The Financial Intelligence Unit (FIU) — an arm of the Reserve Bank of Zimbabwe (RBZ) — has opened a fresh investigation into firms and individuals who are using shelf companies to siphon money from the foreign exchange auction and channelling it to the black market.
The apex bank is working with other law enforcement agents — police and the Zimbabwe Anti-Corruption Commission (Zacc) — to corner tycoons causing headaches in the financial services sector.
These law enforcers are tracking well-knit networks of those using letter-box companies to buy the foreign currency at an official rate and selling on the parallel market. They then go back to the auction system to offload the local currency.
The cycle continues and benefits a corrupt few at the detriment of the economy.
Resultantly, the murky scheme fuels high exchange rates at the parallel market and causes a jump in prices of goods and services.
RBZ governor John Mangudya told the Zimbabwe Independent last night that investigators were trailing unscrupulous businesses abusing the foreign exchange in the economy.
The apex bank introduced the foreign exchange auction system in June 2020 and so far almost US$800 million has circulated.
Mobile money operators were last year blamed for the volatility in exchange rate, resulting in a ZW$5 000 (US$60) cap on daily individual transactions or ZW$35 000 (US$420) per week.
Mangudya said a crack team from FIU was closing the net on those with rent-seeking behaviour.
In 2020, the FIU froze banks accounts of top businessmen and companies who were suspected of black market foreign currency dealings.
He said: “The FIU has enhanced their surveillance role to flush out those who are abusing foreign exchange in the economy, especially those abusing the foreign
auction system as breeding ground for arbitrage.
“The general findings have been the use of shelf companies to come to the auction.”
Investigations by the FIU have revealed that companies and individuals with brief case companies, sell foreign currency on the parallel market and then come to the foreign exchange auction where they use local currency to bid for foreign currency.
The official exchange rate is US$1:ZW$83,37 while at the parallel market it is around US$1: ZW$112.

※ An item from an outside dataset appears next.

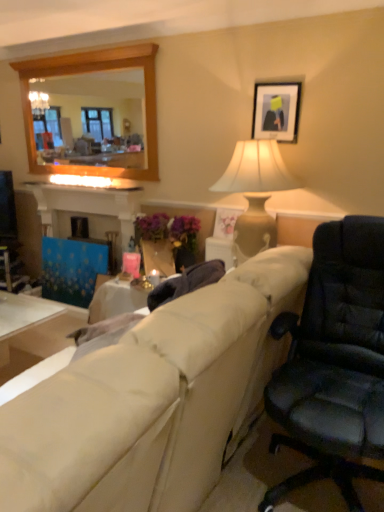
Question: Does matte beige vase at center have a lesser width compared to wooden frame mirror at upper left?

Choices:
 (A) no
 (B) yes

“…That’s why we are emphasizing on adherence to KYC (Know Your Customer) and CDD (Customer Due Diligence) principles at banks who are front-liners in this regard,” Mangudya said.
He added that the central bank will “ensure that authorised dealers or banks and foreign exchange auction system participants comply with auction rules and regulations to curb abuse of the foreign exchange auction and safeguard the auction from being abused as a breeding ground for arbitrage opportunities.

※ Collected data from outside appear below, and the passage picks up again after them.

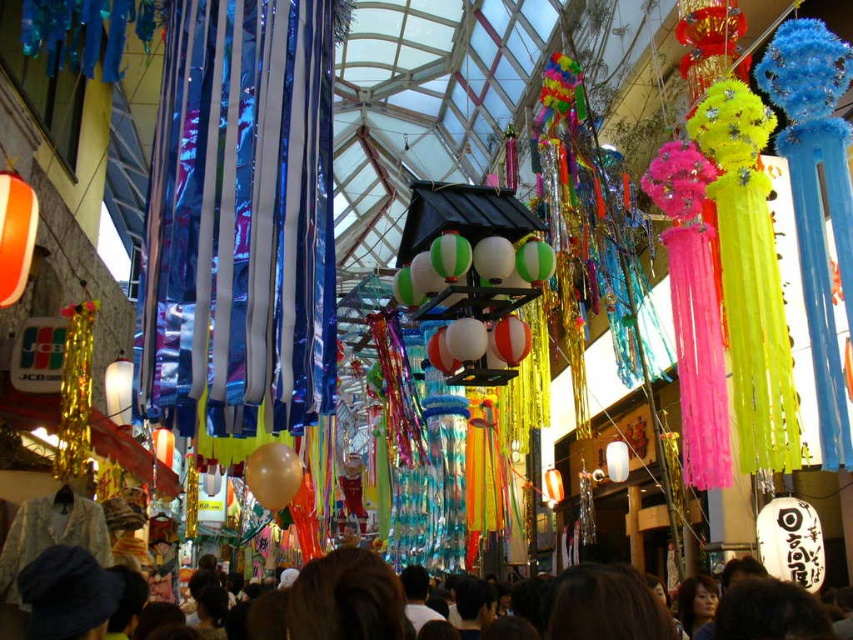
Can you confirm if brown hair at center is shorter than green and white striped balloons at center?

Correct, brown hair at center is not as tall as green and white striped balloons at center.

Which is in front, point (74, 572) or point (491, 376)?

Point (74, 572)

Based on the photo, measure the distance between brown hair at center and camera.

They are 167.12 feet apart.

Where is `brown hair at center`? The width and height of the screenshot is (853, 640). brown hair at center is located at coordinates (344, 598).

Between green and white striped balloons at center and translucent gold balloon at center, which one appears on the left side from the viewer's perspective?

translucent gold balloon at center is more to the left.

Does green and white striped balloons at center appear over translucent gold balloon at center?

Indeed, green and white striped balloons at center is positioned over translucent gold balloon at center.

This screenshot has width=853, height=640. Find the location of `green and white striped balloons at center`. green and white striped balloons at center is located at coordinates (477, 301).

Who is more distant from viewer, [633,595] or [282,474]?

The point [282,474] is behind.

Is brown hair at center further to camera compared to translucent gold balloon at center?

No, brown hair at center is closer to the viewer.

The image size is (853, 640). What do you see at coordinates (344, 598) in the screenshot?
I see `brown hair at center` at bounding box center [344, 598].

Locate an element on the screen. brown hair at center is located at coordinates (344, 598).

“Accordingly, the bank’s exchange control inspectorate and the FIU have enhanced their monitoring and surveillance on the utilisation of foreign exchange in the market to foster market discipline.”

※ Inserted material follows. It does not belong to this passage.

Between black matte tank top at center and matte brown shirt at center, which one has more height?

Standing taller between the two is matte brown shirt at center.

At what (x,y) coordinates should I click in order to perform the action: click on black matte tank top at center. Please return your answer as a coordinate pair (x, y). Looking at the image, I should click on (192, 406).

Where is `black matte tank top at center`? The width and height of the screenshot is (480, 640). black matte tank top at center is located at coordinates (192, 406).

Mangudya said monetary authorities would leave no stone unturned in cleaning up the financial services sector of any malfeasance threatening to destabilise the foreign exchange auction system.
“We have policy measures designed to ensure that the forex auction system is sustained as dependable foreign exchange market for bona-fide foreign currency requirements,” he said.
Commenting on revelations that Zacc recently made spot checks at some banks to investigate corrupt activities, Mangudya noted that, “The bank is working closely with the law enforcement agencies to bring sanity in the economy”.
The central bank chief exonerated mobile money operators whom he said have improved their operations but remained under the probing eye of the FIU that is “monitoring their efficacy”.
RBZ, in the first half of 2020, conducted a forensic audit to investigate the operations of mobile banking institutions, some of which were found on the wrong side of the law.
The FIU is still probing any reported suspicious transactions that may fuel the parallel market.
Mangudya also said the central bank was focusing on its core business of managing the economy.
“The bank is dealing with the core functions of a central bank that include interest rate, reserve requirements and open market operations as tools to control inflation and money supply.” – The Zimbabwe Independent.